• WHAT YOU HAVE TO DO: Write out all of the records below line for line and without alteration, leaving the pictures out of your answer.

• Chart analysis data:
= Beginning of Section =

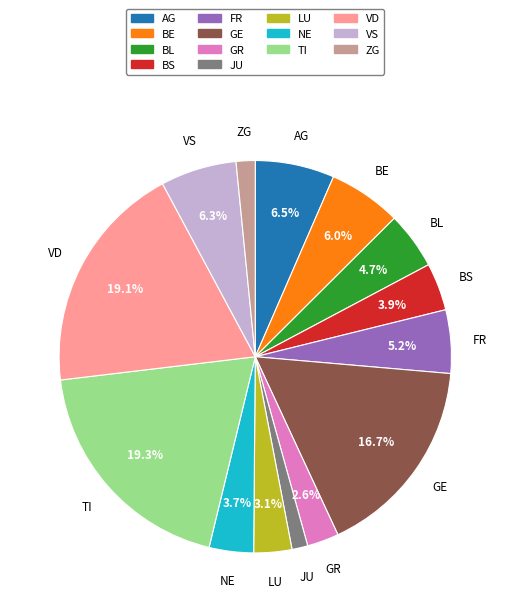

Does any single category account for the majority?

No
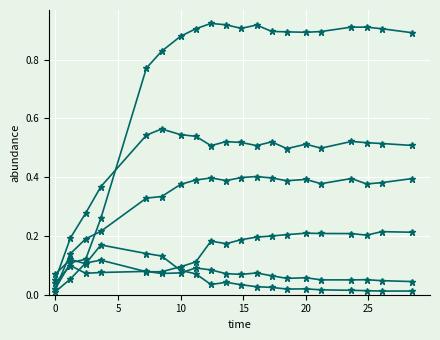

Reading left to right, transcribe all the data shown in this chart.

species_0: 0.0	0.1	0.1	0.1	0.1	0.1	0.1	0.1	0.1	0.1	0.1	0.1	0.1	0.1	0.1	0.1	0.1	0.1	0.0	0.0
species_1: 0.1	0.2	0.3	0.4	0.5	0.6	0.5	0.5	0.5	0.5	0.5	0.5	0.5	0.5	0.5	0.5	0.5	0.5	0.5	0.5
species_3: 0.0	0.1	0.2	0.2	0.3	0.3	0.4	0.4	0.4	0.4	0.4	0.4	0.4	0.4	0.4	0.4	0.4	0.4	0.4	0.4
species_4: 0.0	0.1	0.1	0.3	0.8	0.8	0.9	0.9	0.9	0.9	0.9	0.9	0.9	0.9	0.9	0.9	0.9	0.9	0.9	0.9
species_5: 0.1	0.1	0.1	0.2	0.1	0.1	0.1	0.1	0.0	0.0	0.0	0.0	0.0	0.0	0.0	0.0	0.0	0.0	0.0	0.0
species_6: 0.0	0.1	0.1	0.1	0.1	0.1	0.1	0.1	0.2	0.2	0.2	0.2	0.2	0.2	0.2	0.2	0.2	0.2	0.2	0.2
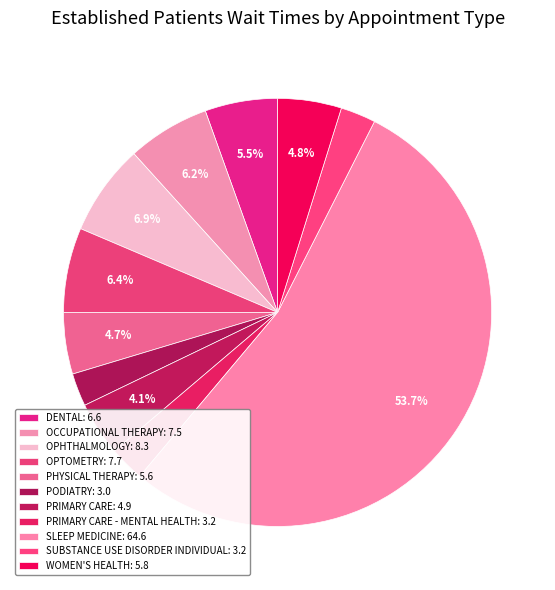

Is there a majority slice in this chart?

Yes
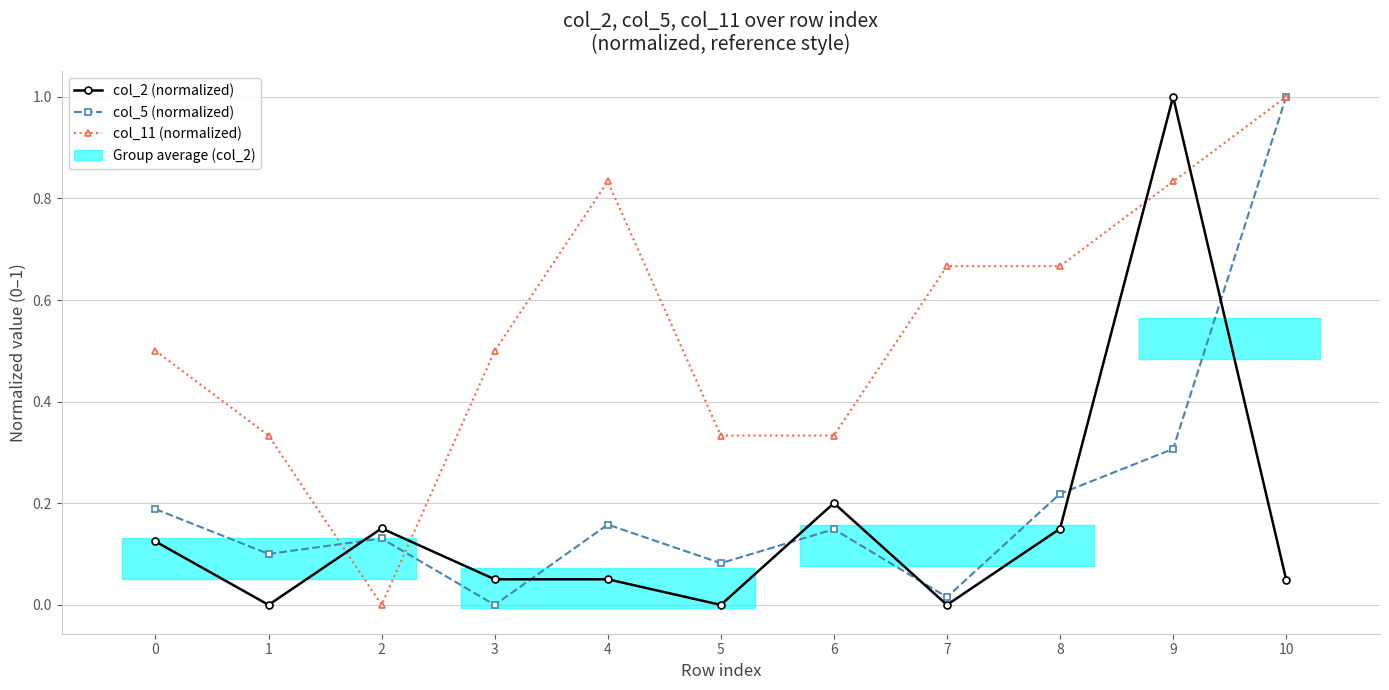

True or false: col_2 (normalized) has more than 2 interior local peaks.

True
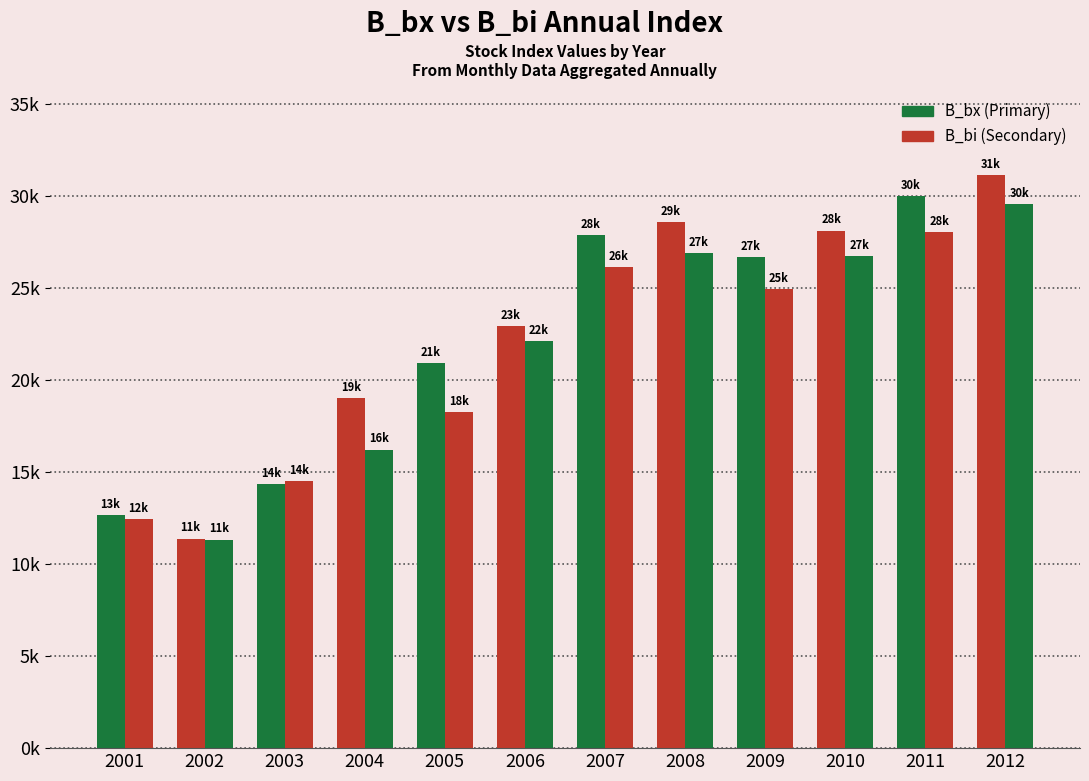

Reading left to right, extract all data points from this chart.

B_bx: 12644.9	11381.9	14319.9	18987.1	20913.6	22912.2	27882.7	28578.7	26655.2	28105.6	29999.8	31101.4
B_bi: 12431.0	11326.4	14495.0	16208.9	18253.7	22091.4	26136.0	26877.8	24944.9	26705.4	28017.5	29534.5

= End of Section =

• ANSWER SECTION:
Does any single category account for the majority?

No

Reading left to right, transcribe all the data shown in this chart.

species_0: 0.0	0.1	0.1	0.1	0.1	0.1	0.1	0.1	0.1	0.1	0.1	0.1	0.1	0.1	0.1	0.1	0.1	0.1	0.0	0.0
species_1: 0.1	0.2	0.3	0.4	0.5	0.6	0.5	0.5	0.5	0.5	0.5	0.5	0.5	0.5	0.5	0.5	0.5	0.5	0.5	0.5
species_3: 0.0	0.1	0.2	0.2	0.3	0.3	0.4	0.4	0.4	0.4	0.4	0.4	0.4	0.4	0.4	0.4	0.4	0.4	0.4	0.4
species_4: 0.0	0.1	0.1	0.3	0.8	0.8	0.9	0.9	0.9	0.9	0.9	0.9	0.9	0.9	0.9	0.9	0.9	0.9	0.9	0.9
species_5: 0.1	0.1	0.1	0.2	0.1	0.1	0.1	0.1	0.0	0.0	0.0	0.0	0.0	0.0	0.0	0.0	0.0	0.0	0.0	0.0
species_6: 0.0	0.1	0.1	0.1	0.1	0.1	0.1	0.1	0.2	0.2	0.2	0.2	0.2	0.2	0.2	0.2	0.2	0.2	0.2	0.2

Is there a majority slice in this chart?

Yes

True or false: col_2 (normalized) has more than 2 interior local peaks.

True

Reading left to right, extract all data points from this chart.

B_bx: 12644.9	11381.9	14319.9	18987.1	20913.6	22912.2	27882.7	28578.7	26655.2	28105.6	29999.8	31101.4
B_bi: 12431.0	11326.4	14495.0	16208.9	18253.7	22091.4	26136.0	26877.8	24944.9	26705.4	28017.5	29534.5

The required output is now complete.